Solar and its erosion of socialism
Since long before the Affordable Care Act, Vermont Sen. Bernie Sanders and Social Security, Americans have relied upon socialism to safeguard their lives, provide vital services like water, electricity and infrastructure and to connect one another in a seemingly unbreakable co-dependence. The term and concept of socialism can be a politically charged (often negative) term in today’s culture, but the reality is it’s been the American way of life, in many ways, for many years.
But the greatest threat, or opportunity depending on your point of view, to disrupt some aspects of socialized American life is not whether Speaker Paul Ryan’s past efforts to privatize portions of Social Security have a new life or whether the incoming president will repeal “Obamacare,” it’s whether fast-paced solar energy technologies may give Americans the chance to “live free” so-to-speak, or at least more free in the energy future.
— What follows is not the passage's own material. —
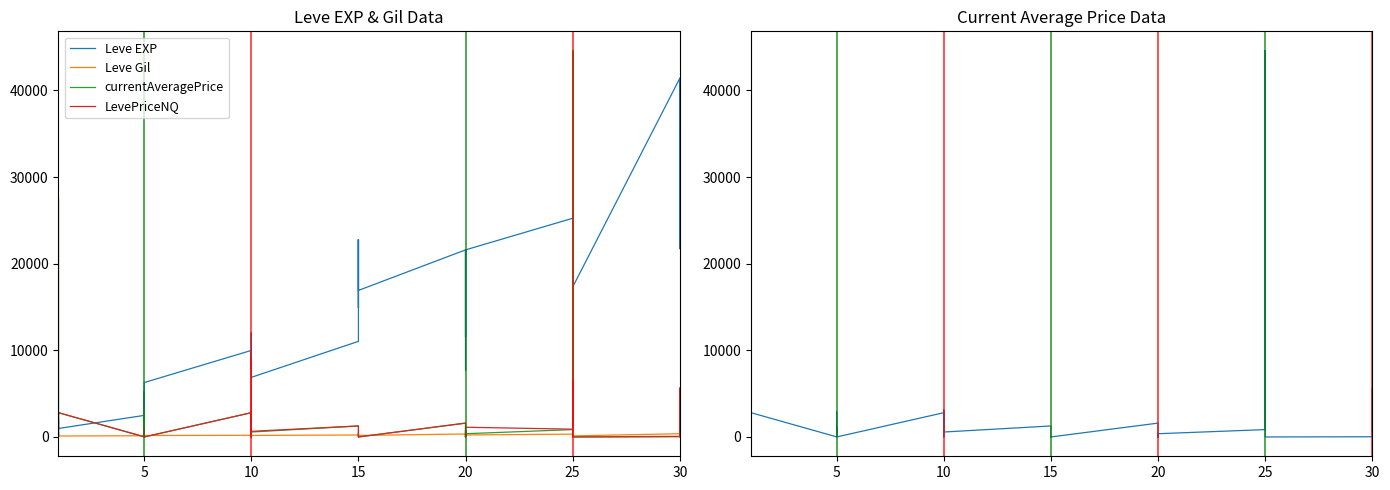

Between 27 and 25, which is larger?

27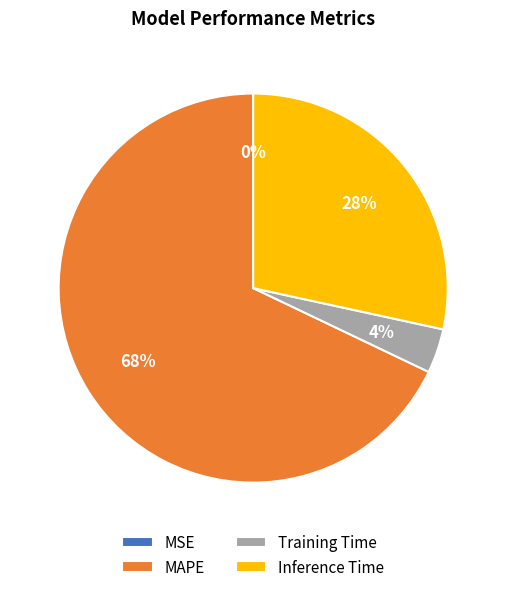

What is the largest slice in the pie chart?

MAPE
About five years ago, to a national energy audience, I once heard the late Aubrey McClendon state “we have more energy hitting the surface of the Earth every day from the sun than this planet may ever need, we simply don’t know yet how to harness and use it.”
He of course was right and the last five years have seen incredible growth in human ability to harness and use solar energy. And it’s about to disrupt some socialized ways of life, for the better.
Imagine if you will, you drive to and from work in your solar-powered car, park in your home’s garage with solar-technology shingles repowering it and your home, with the help of battery technology that has captured the sun for 24/7 benefit and value to your family. And what are the effects to our socialized systems? Well, the jury is still out on this question but it’s fair to believe that change is coming and that’s a good thing. Yet some of the change won’t be easy as it will involve recalculating and perhaps redesigning cost structures for things like the socialized electric grid and America’s road systems.
Imagine two case studies:
- More Americans can rely upon a solar-powered home and live free of the local utility. If that trend moves quicker than utilities can divest from older, expensive debt like coal plants and built-out transmission and distribution grids, will the non-solar customers need to pay more for their older forms of socialized electricity? And if that’s the case, then the cost-competitiveness of stand-alone solar energy, compared to escalating utility costs, creates price signals that will motivate even more customers to switch to their own solar systems and hasten the cost increase in the incumbent utility rates.
- As more Americans drive electric-powered cars right past gas stations without the need to fuel up, what happens to the funding of local roads and bridges that rely upon gas and diesel fuel tax collections to pay, in part, for the roadway system?
More cars may be relying upon their own energy generation, while roads receive less funding as less gasoline and diesel is consumed. And although Americans also pay for roads through public bonds, property taxes and general revenue, some may worry about the reduction of gas taxes into that funding pie.
Early “societal cost analyses” actually suggest that electric-powered cars are cheaper to society, on an all-in basis, because of reduced costs to health and environment compared to combustion engines. But the trend will undoubtedly impact socialized road funding as we know it today and will be something future public policy will need to adjust toward.
It’s rich irony to realize that the sun, something all humans on Earth have access to in common, may be the new way that we all live more separate and independent lives from each other.
Jim Roth, a former Oklahoma corporation commissioner, is an attorney with Phillips Murrah P.C. in Oklahoma City, where his practice focuses on clean, green energy for Oklahoma.